Однажды забежал Степа и сообщил, что он уже не сицилист , а важная птица, что свел он знакомство с семейкой голубей, и что он тоже – голубь; слухи о голубях пересекали теперь все пути моего героя и к слухам этим прислушивался он жадно; но как же был он удивлен, когда Степа ему зашептал в ухо, что голуби о герое моем осведомлены весьма, и что его нынче они призывают к дуба дуплу на солнечном на закате, и что после уже, глухою ночью, с ним повстречается там добрый один человек.

– Тут не без Матренки-с, смею уверить вас! – подмигивал Степа, но когда посторонние вошли в избу, он тряхнул волосами и заорал вовсе неведомую для тех ушей песнь:

 

Ах ты слон, слон, слон –

Хоботарь, хоботарь:

Клыка Клыкович –

Тромба Тромбович

Трембове-еель-ский…

 

И уже герой мой вот – у старого дуба: сердце его замирает; тут он соображает, что перепутались его и ночи, и дни; но уже вспять нет возврата; и уже ему сладко жить в лихорадочном сне; лучше о Кате не вспоминать: ведь то прошлое умерло; крепко задумался он у опушки лесной; вдруг захотелось еловую сорвать ветвь, завязать концы, да надеть на себя вместо шапки; так и сделал; и, увенчанный этим зеленым колючим венцом, с вставшим лапчатым рогом над лбом, с протянувшимся вдоль спины зеленым пером, он имел дикий, гордый и себе самому чуждый вид; так и полез в дупло; долго ли, мало ли ждал – не помнит; и не знает, чего он ждал.
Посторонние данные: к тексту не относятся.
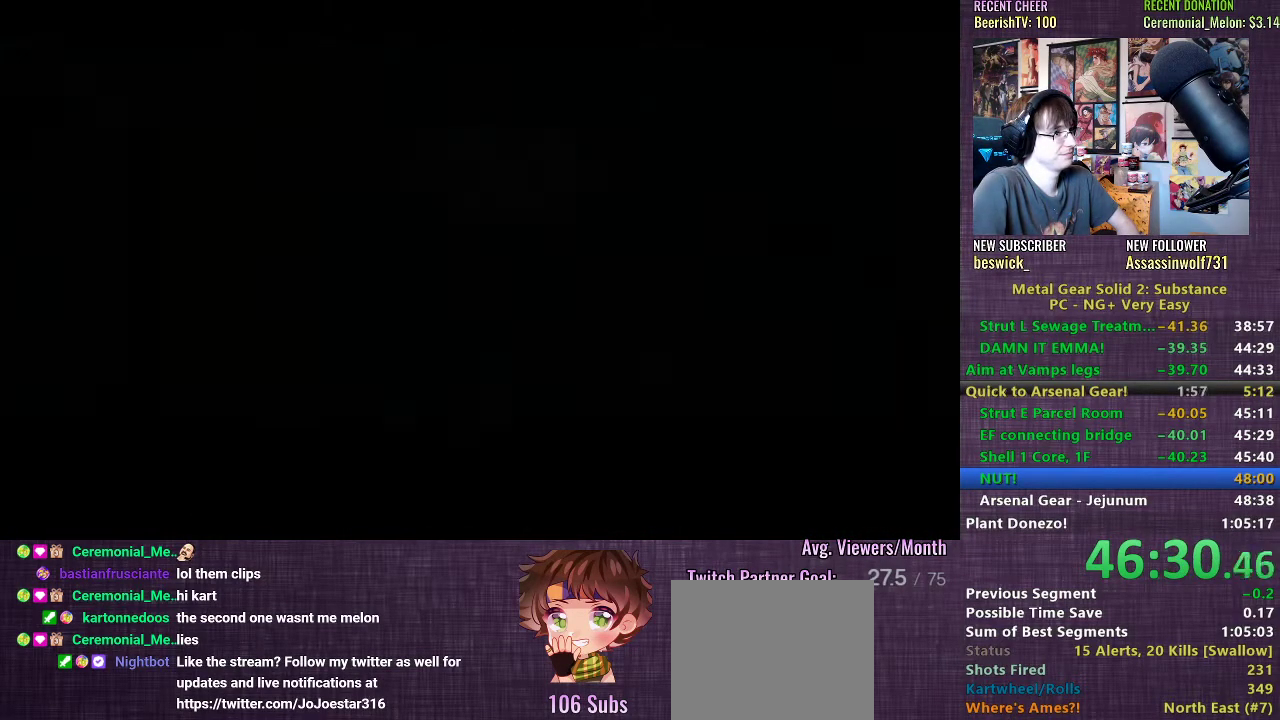
{"buttons": [], "left_stick": "center", "right_stick": "center", "events": [[100, "CROSS", "down"], [150, "CROSS", "up"], [233, "CROSS", "down"], [300, "CROSS", "up"], [400, "CROSS", "down"], [450, "CROSS", "up"]]}
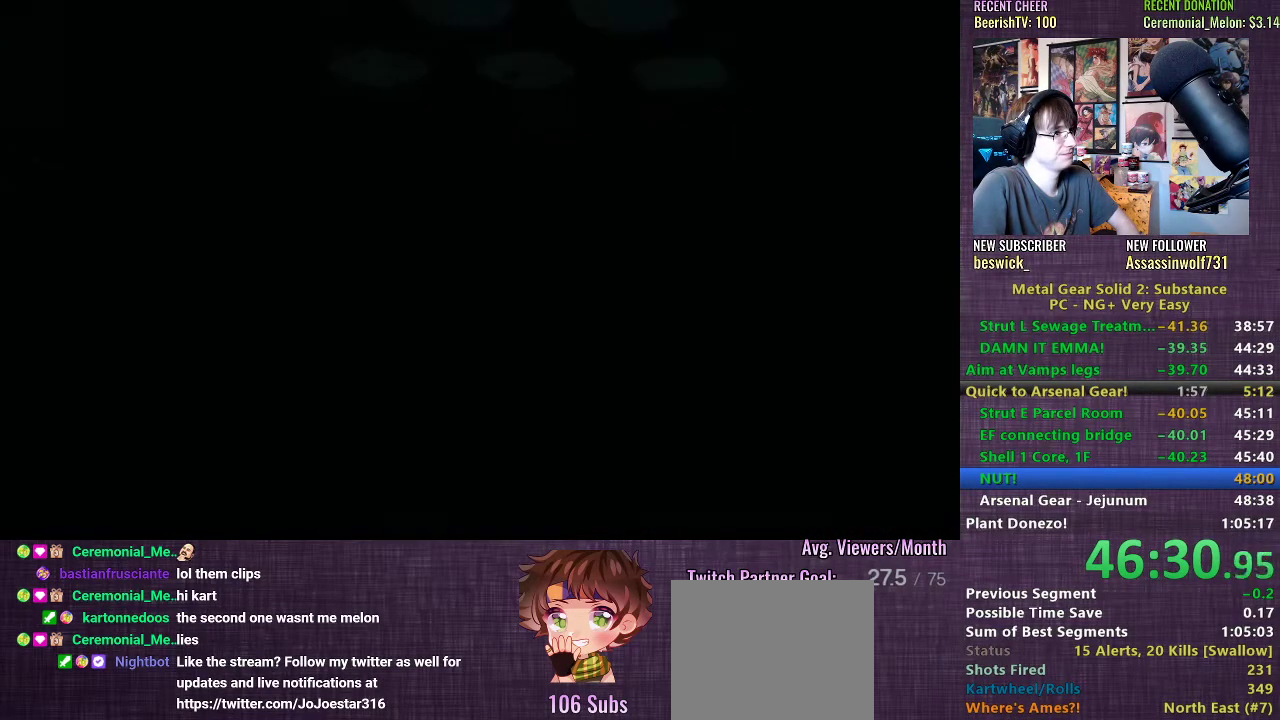
{"buttons": [], "left_stick": "center", "right_stick": "center", "events": [[50, "CROSS", "down"], [117, "CROSS", "up"], [233, "CROSS", "down"], [283, "CROSS", "up"], [383, "CROSS", "down"], [433, "CROSS", "up"]]}
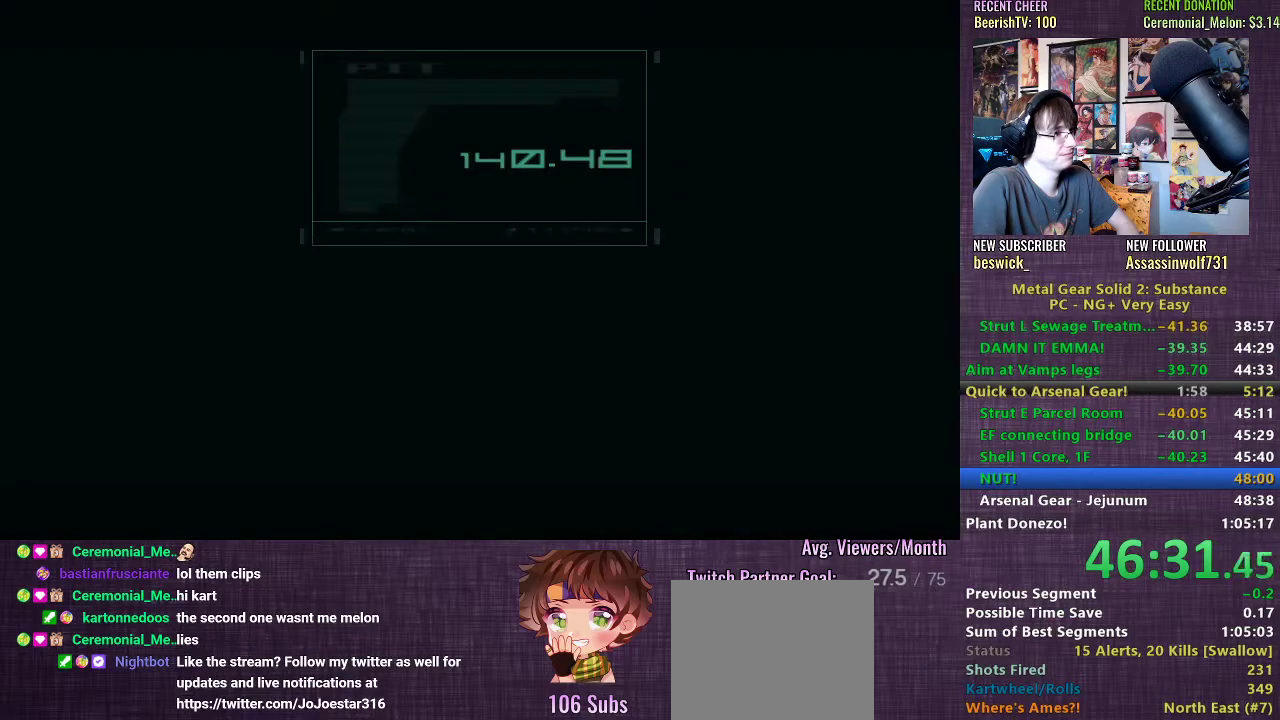
{"buttons": [], "left_stick": "center", "right_stick": "center", "events": [[67, "CROSS", "down"], [117, "CROSS", "up"], [200, "CROSS", "down"], [300, "CROSS", "up"]]}
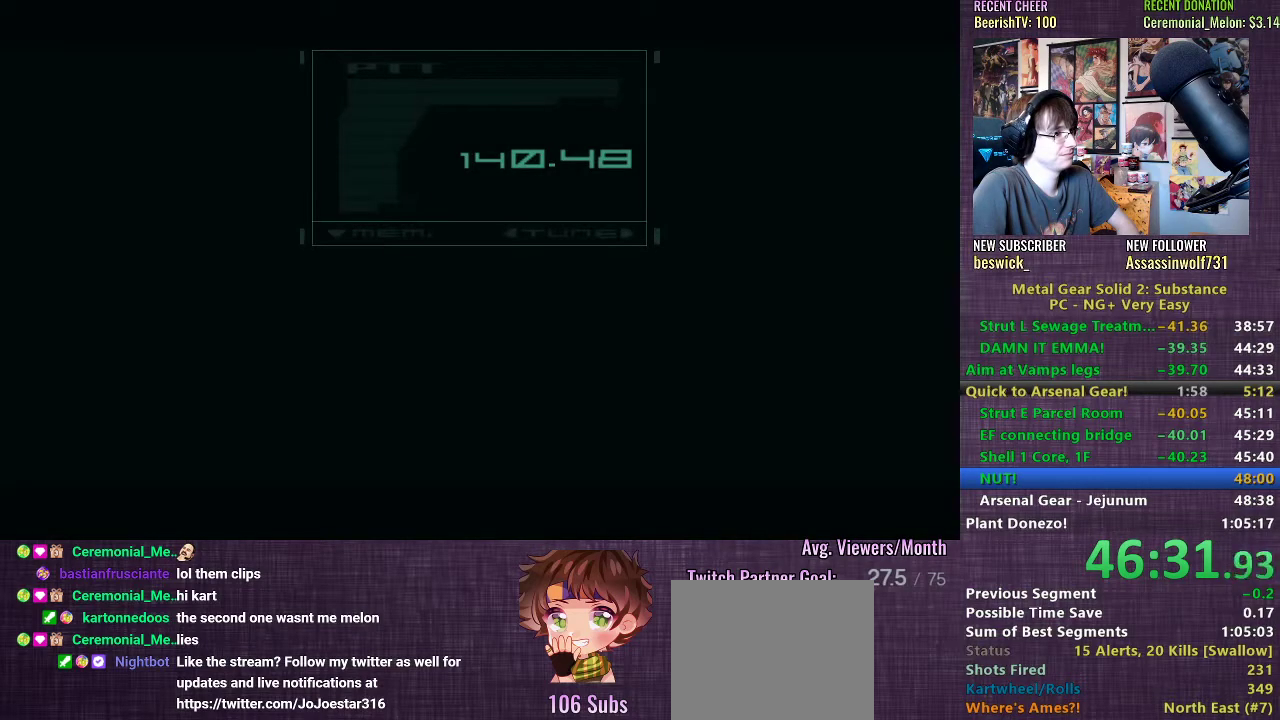
{"buttons": [], "left_stick": "center", "right_stick": "center", "events": []}
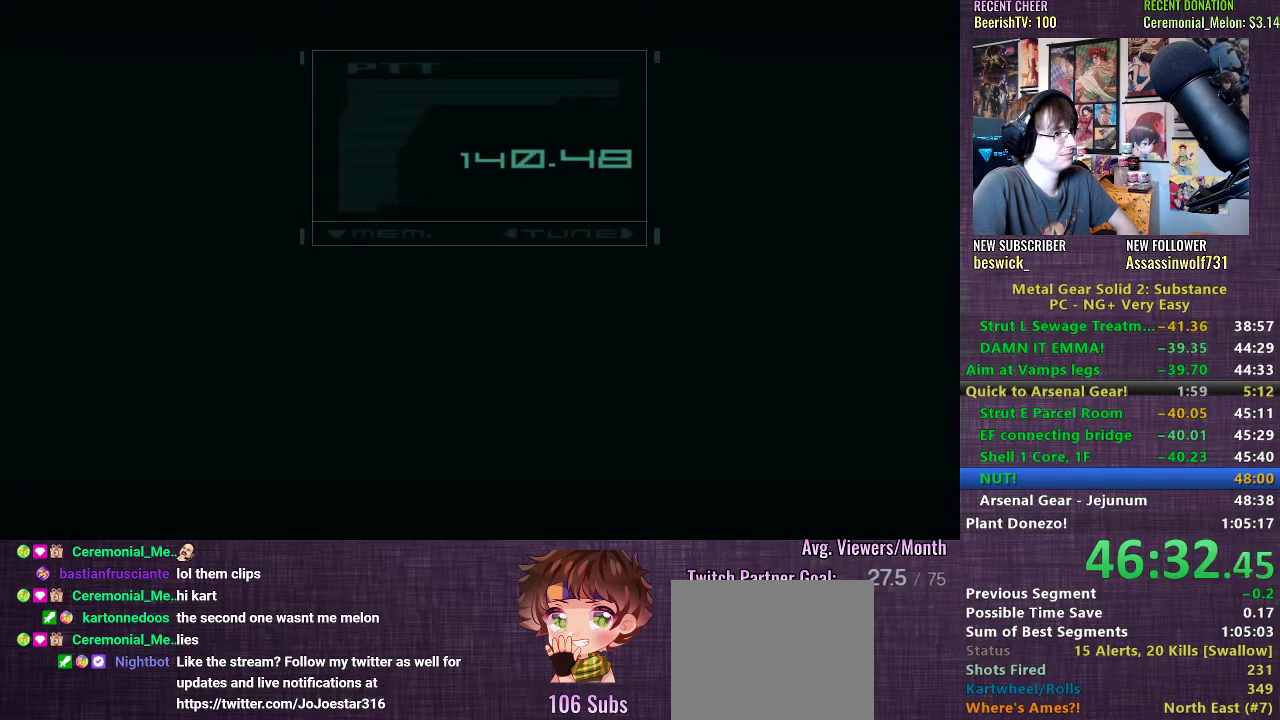
{"buttons": [], "left_stick": "center", "right_stick": "center", "events": [[383, "TRIANGLE", "down"], [467, "TRIANGLE", "up"]]}
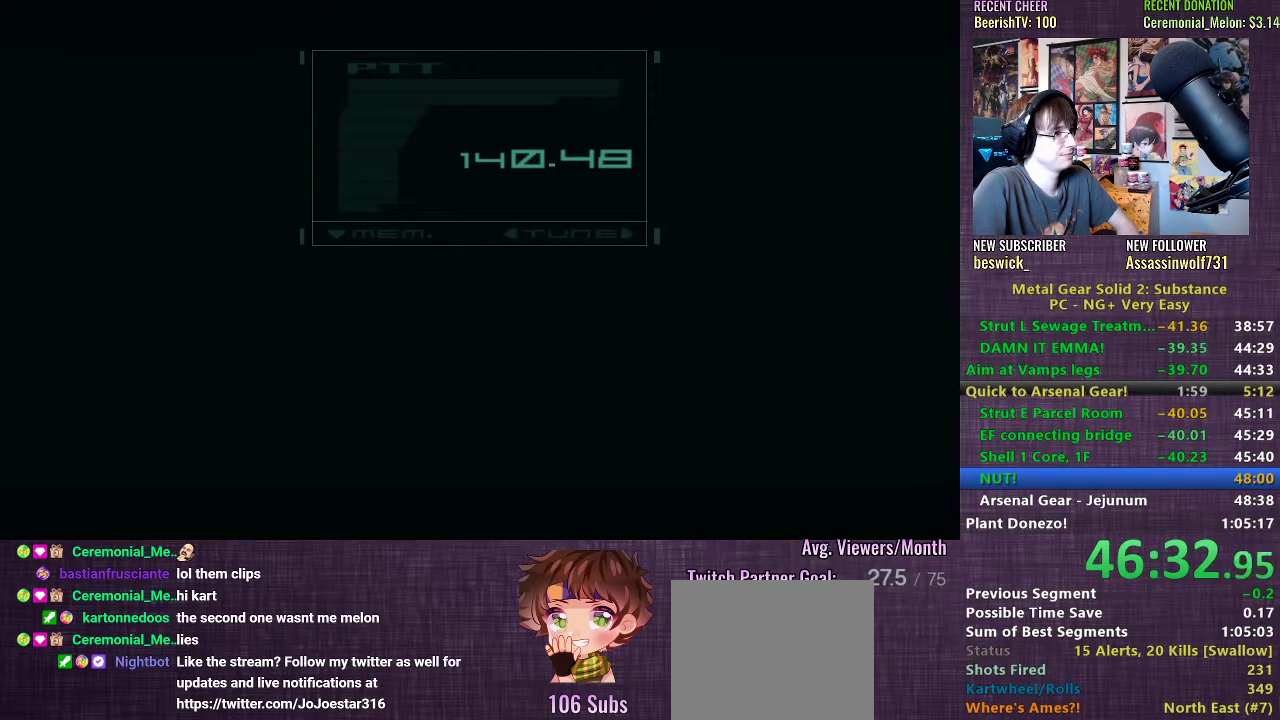
{"buttons": ["TRIANGLE"], "left_stick": "center", "right_stick": "center", "events": [[33, "TRIANGLE", "down"], [100, "TRIANGLE", "up"], [150, "TRIANGLE", "down"], [217, "TRIANGLE", "up"], [483, "TRIANGLE", "down"]]}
Смотрит, – а она, Матрена Семеновна, и выходит с пустым лукошком да с цветами из лесу; тут понял он, что сама она его через Степу звала; собрался с духом, прыг из дупла перед ней на дорогу; будто даже ее напугал углем испачканным лицом (видно, в дупле пастухи разводили огонь).

– Ох, испужали!

Она – рябая, пренеказистая из себя: с большим животом; не понимает он, что это все его тянет, потягивает к ней; а она и не вспыхнет румянцем: уставилась в ноги; под ногами кочка, желтеющая перепеченным листом; под листом ползающий мурашик.

– Вы – по грибы? Вы звали меня?

– Я-то? Ох, чтой-то: кака така у нас натапность в табе?

– Значит, цветы собирали; а вы цветы любите?

– Абнакнавенна, любим…

– Дайте же мне цветок!…

– На, бери, выбирай кветы…

И прошлась по нем взглядом, да каким! Синие в ее глазах из-за рябого лица заходили моря; пучина вырвалась в ее взгляде, и уж он в холодном водовороте страсти.

– Позволите с вами, Матрена Семеновна, пройтись?

– Иди, коли ндравится: праселак опчий…

А сама себе улыбается, – глазами посверкивает, а глаза-то – косые: один – на тебя, другой – в сторону; и так-то она улепетывает к деревне; только мелькают пятки; а изъезженная дорога вся из тончайшей пыли; из-под пяток своих в нос ему Матрена закидывает пыль; он же думает про то, что она косая, и как это хорошо.

– Я давно искал случая с вами поговорить.

– Ну, и сыскал случай…

– Я и вчера, как вас видел, хотел подойти…

– Что ж даве убёк?…

Усмехается, будто на смех хочет поднять; передернула грудью и опустила глаза, а у губ складочка такая прошлась, что одна срамота; а он думает, как хорошо, что у нее вот такая вот складочка; ей же и горя мало: улепетывает от него, и уже вот – деревня: а из деревни куда-то вкось Степа проходит с гармоникой, делает вид, что не видит, и дерет глотку:

 

Ах ты слон, слон, слон -

Хоботарь:

Тромба Тромбович

Трембовее-еель-ский…

 

– Таперича, – вдруг обернулась Матрена, – вертай ты к своему дуплу; поди соседи увидять, французенке твоей донесуть, Катерине Васильевне донесуть, – усмехнулась нагло она, – твому писаному ангелочку.

– Ишь ты – какая!

Как она фыркнет, как фыркнет – лицом в передник, да от него издали: еще у деревенского у плетня на него обернулась:

– Заходи, коли ндравлюсь табе… И перелезла плетень…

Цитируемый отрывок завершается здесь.